The NHS can now offer a "transformative" new treatment to patients with a rare blood disorder after the national medicines watchdog gave funding approval.
Around 200 people with haemophilia B will be eligible for the Hemgenix gene therapy drug, which helps the body produce blood-clotting factors and "frees" users from the need for regular treatments, said Bloomberg.
At £2.6 million a dose, the therapy is "one of the world's most expensive" treatments. The National Institute for Health and Care Excellence (Nice) has endorsed the investment for "a limited period" while Hemgenix's efficacy "remains under scrutiny".

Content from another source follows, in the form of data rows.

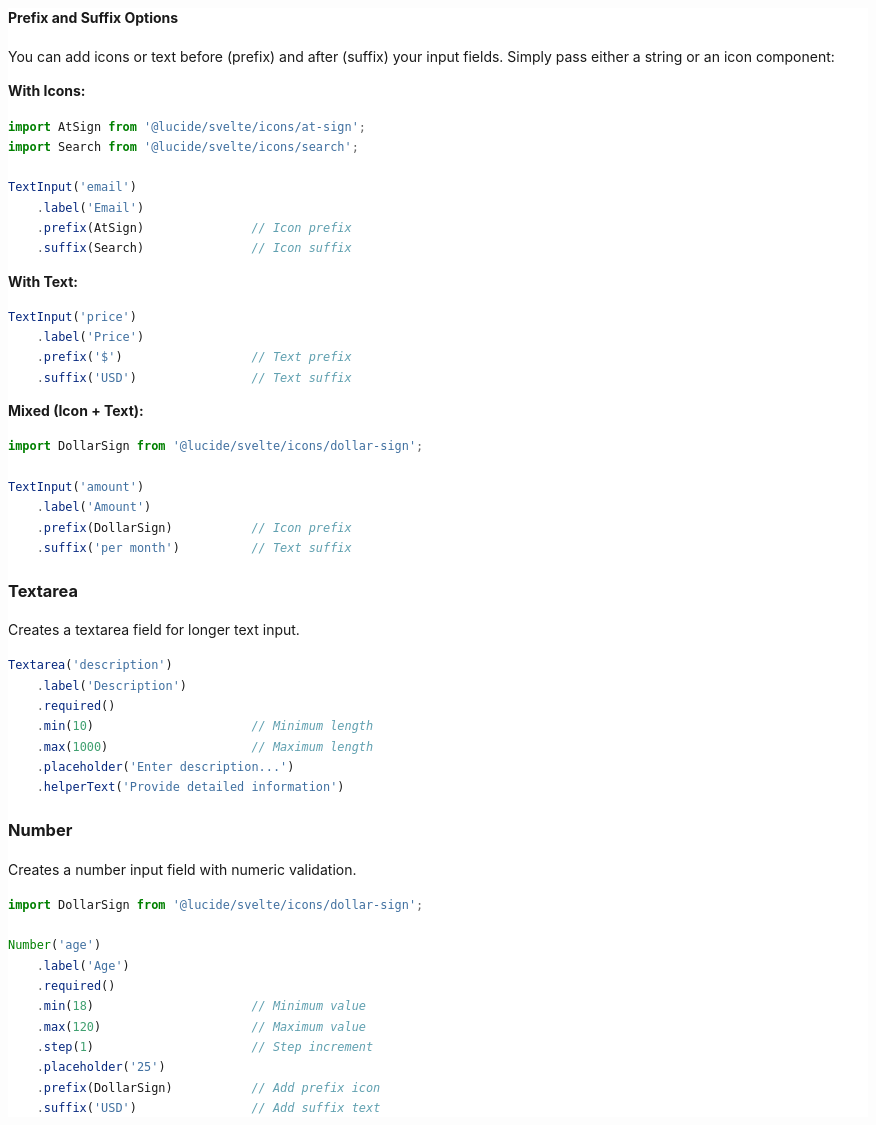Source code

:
 ```typescript
```

#### Prefix and Suffix Options

You can add icons or text before (prefix) and after (suffix) your input fields. Simply pass either a string or an icon component:

**With Icons:**
```typescript
import AtSign from '@lucide/svelte/icons/at-sign';
import Search from '@lucide/svelte/icons/search';

TextInput('email')
    .label('Email')
    .prefix(AtSign)               // Icon prefix
    .suffix(Search)               // Icon suffix
```

**With Text:**
```typescript
TextInput('price')
    .label('Price')
    .prefix('$')                  // Text prefix
    .suffix('USD')                // Text suffix
```

**Mixed (Icon + Text):**
```typescript
import DollarSign from '@lucide/svelte/icons/dollar-sign';

TextInput('amount')
    .label('Amount')
    .prefix(DollarSign)           // Icon prefix
    .suffix('per month')          // Text suffix
```

### Textarea
Creates a textarea field for longer text input.

```typescript
Textarea('description')
    .label('Description')
    .required()
    .min(10)                      // Minimum length
    .max(1000)                    // Maximum length
    .placeholder('Enter description...')
    .helperText('Provide detailed information')
```

### Number
Creates a number input field with numeric validation.

```typescript
import DollarSign from '@lucide/svelte/icons/dollar-sign';

Number('age')
    .label('Age')
    .required()
    .min(18)                      // Minimum value
    .max(120)                     // Maximum value
    .step(1)                      // Step increment
    .placeholder('25')
    .prefix(DollarSign)           // Add prefix icon
    .suffix('USD')                // Add suffix text
```
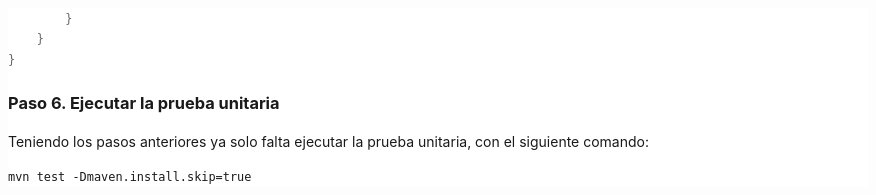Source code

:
 ```java
		}
    }
}
```
### Paso 6. Ejecutar la prueba unitaria

Teniendo los pasos anteriores ya solo falta ejecutar la prueba unitaria, con el siguiente comando:
```shell
mvn test -Dmaven.install.skip=true
```
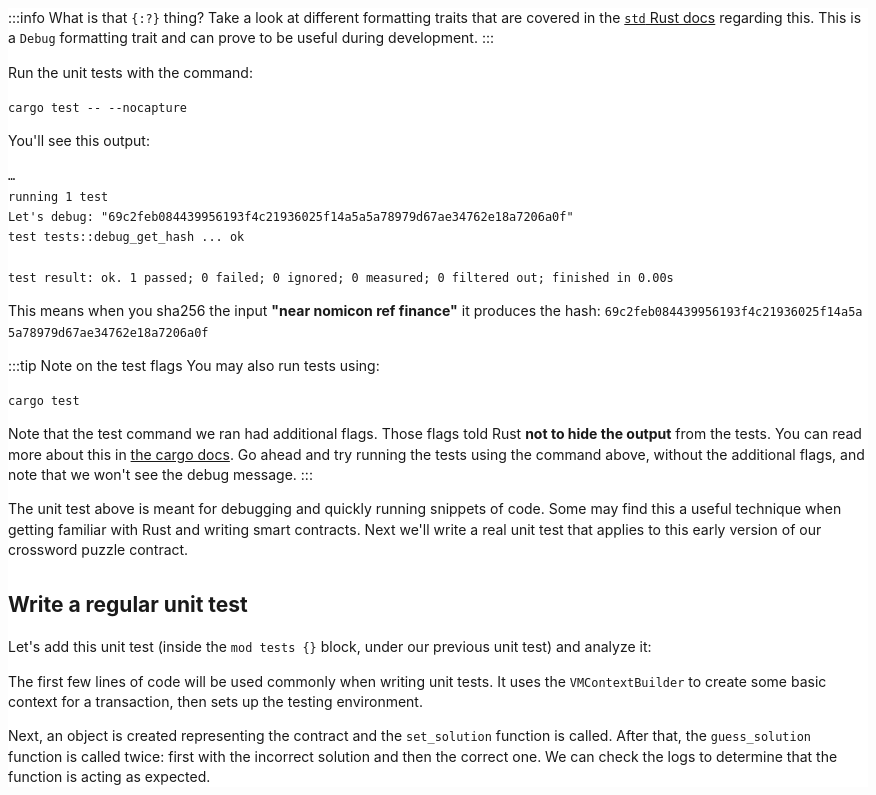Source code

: <Github language="rust" start="43" end="60" url="https://github.com/near-examples/crossword-tutorial-chapter-1/blob/master/contract/src/lib.rs" />

:::info What is that `{:?}` thing?
Take a look at different formatting traits that are covered in the [`std` Rust docs](https://doc.rust-lang.org/std/fmt/index.html#formatting-traits) regarding this. This is a `Debug` formatting trait and can prove to be useful during development.
:::

Run the unit tests with the command:

```
cargo test -- --nocapture
```

You'll see this output:

```
…
running 1 test
Let's debug: "69c2feb084439956193f4c21936025f14a5a5a78979d67ae34762e18a7206a0f"
test tests::debug_get_hash ... ok

test result: ok. 1 passed; 0 failed; 0 ignored; 0 measured; 0 filtered out; finished in 0.00s
```

This means when you sha256 the input **"near nomicon ref finance"** it produces the hash:
`69c2feb084439956193f4c21936025f14a5a5a78979d67ae34762e18a7206a0f`

:::tip Note on the test flags
You may also run tests using:

```
cargo test
```

Note that the test command we ran had additional flags. Those flags told Rust **not to hide the output** from the tests. You can read more about this in [the cargo docs](https://doc.rust-lang.org/cargo/commands/cargo-test.html#display-options). Go ahead and try running the tests using the command above, without the additional flags, and note that we won't see the debug message.
:::

The unit test above is meant for debugging and quickly running snippets of code. Some may find this a useful technique when getting familiar with Rust and writing smart contracts. Next we'll write a real unit test that applies to this early version of our crossword puzzle contract.

## Write a regular unit test

Let's add this unit test (inside the `mod tests {}` block, under our previous unit test) and analyze it:

<Github language="rust" start="62" end="92" url="https://github.com/near-examples/crossword-tutorial-chapter-1/blob/master/contract/src/lib.rs" />

The first few lines of code will be used commonly when writing unit tests. It uses the `VMContextBuilder` to create some basic context for a transaction, then sets up the testing environment.

Next, an object is created representing the contract and the `set_solution` function is called. After that, the `guess_solution` function is called twice: first with the incorrect solution and then the correct one. We can check the logs to determine that the function is acting as expected.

What is haemophilia B? Due to a DNA mutation, patients with haemophilia B either can't produce enough of factor IX – a specific protein that makes blood clot – or lack it entirely. "Without this crucial clotting component, bleeds are bigger and longer," said the BBC. Much rarer than haemophilia A, around 2,000 people in the UK have the condition.
Treating haemophilia B requires constant care and monitoring. People with the blood disorder receive weekly injections of factor IX, with extra injections needed if a patient injures themselves or undergoes surgery.
How does this gene therapy work? Hemgenix is administered as a "one-off infusion, lasting about an hour", said the BBC. Patients receive "engineered viruses" with "copies of the fully functional factor IX instructions". The viruses "act like a fleet of microscopic postmen, delivering those blueprints to the liver", which can follow the instructions to start producing the clotting protein.
What impact will the treatment have? Professor Stephen Powis, NHS England's national medical director, said the therapy could be "truly life-changing".
Elliott Collins, who took part in a clinical trial of the treatment in 2019, told the BBC that "I feel cured". Before, "I would have to think about it all the time", he said, so "for it to completely disappear" was to feel changed "mentally and physically".
The therapy may not be effective for all patients. Of 54 men who took part in the clinical trial, two continued to need factor IX injections. And for those for whom the treatment was effective, "nobody knows how long it will last". But some research has suggested Hemgenix could sustain factor IX levels for at least 10 years.